[Start of section]
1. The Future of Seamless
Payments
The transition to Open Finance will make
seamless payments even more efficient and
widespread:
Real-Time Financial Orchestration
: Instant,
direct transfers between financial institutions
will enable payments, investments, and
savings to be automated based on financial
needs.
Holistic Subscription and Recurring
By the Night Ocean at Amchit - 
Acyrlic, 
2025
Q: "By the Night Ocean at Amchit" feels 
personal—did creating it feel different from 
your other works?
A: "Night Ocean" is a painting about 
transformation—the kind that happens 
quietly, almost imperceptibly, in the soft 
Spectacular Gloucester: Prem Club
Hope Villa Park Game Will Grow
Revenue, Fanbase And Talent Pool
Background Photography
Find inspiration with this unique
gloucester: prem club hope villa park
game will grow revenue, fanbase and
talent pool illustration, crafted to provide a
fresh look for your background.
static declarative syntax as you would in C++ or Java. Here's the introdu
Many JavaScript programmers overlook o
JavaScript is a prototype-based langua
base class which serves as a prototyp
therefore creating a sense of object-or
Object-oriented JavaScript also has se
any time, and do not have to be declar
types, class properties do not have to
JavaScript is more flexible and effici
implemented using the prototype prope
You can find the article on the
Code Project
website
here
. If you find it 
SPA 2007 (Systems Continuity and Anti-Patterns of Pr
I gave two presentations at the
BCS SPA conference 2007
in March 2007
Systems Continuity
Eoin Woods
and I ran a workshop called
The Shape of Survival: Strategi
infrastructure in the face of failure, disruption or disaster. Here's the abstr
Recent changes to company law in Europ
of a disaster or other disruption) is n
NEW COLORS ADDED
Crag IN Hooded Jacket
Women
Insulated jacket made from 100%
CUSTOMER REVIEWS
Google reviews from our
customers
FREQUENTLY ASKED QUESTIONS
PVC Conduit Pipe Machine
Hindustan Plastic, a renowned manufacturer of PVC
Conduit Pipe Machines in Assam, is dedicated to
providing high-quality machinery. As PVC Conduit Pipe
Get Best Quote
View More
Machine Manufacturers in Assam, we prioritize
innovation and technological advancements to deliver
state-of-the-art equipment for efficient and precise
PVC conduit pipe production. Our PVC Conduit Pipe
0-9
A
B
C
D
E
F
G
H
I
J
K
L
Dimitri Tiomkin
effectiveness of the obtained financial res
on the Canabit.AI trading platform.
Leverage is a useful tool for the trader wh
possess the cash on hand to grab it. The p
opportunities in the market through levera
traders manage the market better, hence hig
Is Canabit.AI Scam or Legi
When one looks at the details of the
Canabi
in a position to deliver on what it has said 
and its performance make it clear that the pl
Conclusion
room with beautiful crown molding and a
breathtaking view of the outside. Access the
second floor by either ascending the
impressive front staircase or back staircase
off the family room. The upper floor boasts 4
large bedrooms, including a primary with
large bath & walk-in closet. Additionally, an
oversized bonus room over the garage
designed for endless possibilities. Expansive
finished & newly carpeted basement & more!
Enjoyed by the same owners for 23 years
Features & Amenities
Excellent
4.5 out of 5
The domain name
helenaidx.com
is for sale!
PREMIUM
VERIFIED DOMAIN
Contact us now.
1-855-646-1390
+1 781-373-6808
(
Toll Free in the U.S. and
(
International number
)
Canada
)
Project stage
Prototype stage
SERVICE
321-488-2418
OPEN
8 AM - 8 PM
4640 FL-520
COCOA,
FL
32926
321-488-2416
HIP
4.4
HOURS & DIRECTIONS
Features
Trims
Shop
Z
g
[End of section]
:: ACTION ITEM ::
Begin at the top of the listing above and set down each line exactly. Stop after the line that contains "personal—did creating it feel different from".

:: SOLUTION BELOW ::
1. The Future of Seamless
Payments
The transition to Open Finance will make
seamless payments even more efficient and
widespread:
Real-Time Financial Orchestration
: Instant,
direct transfers between financial institutions
will enable payments, investments, and
savings to be automated based on financial
needs.
Holistic Subscription and Recurring
By the Night Ocean at Amchit - 
Acyrlic, 
2025
Q: "By the Night Ocean at Amchit" feels 
personal—did creating it feel different from 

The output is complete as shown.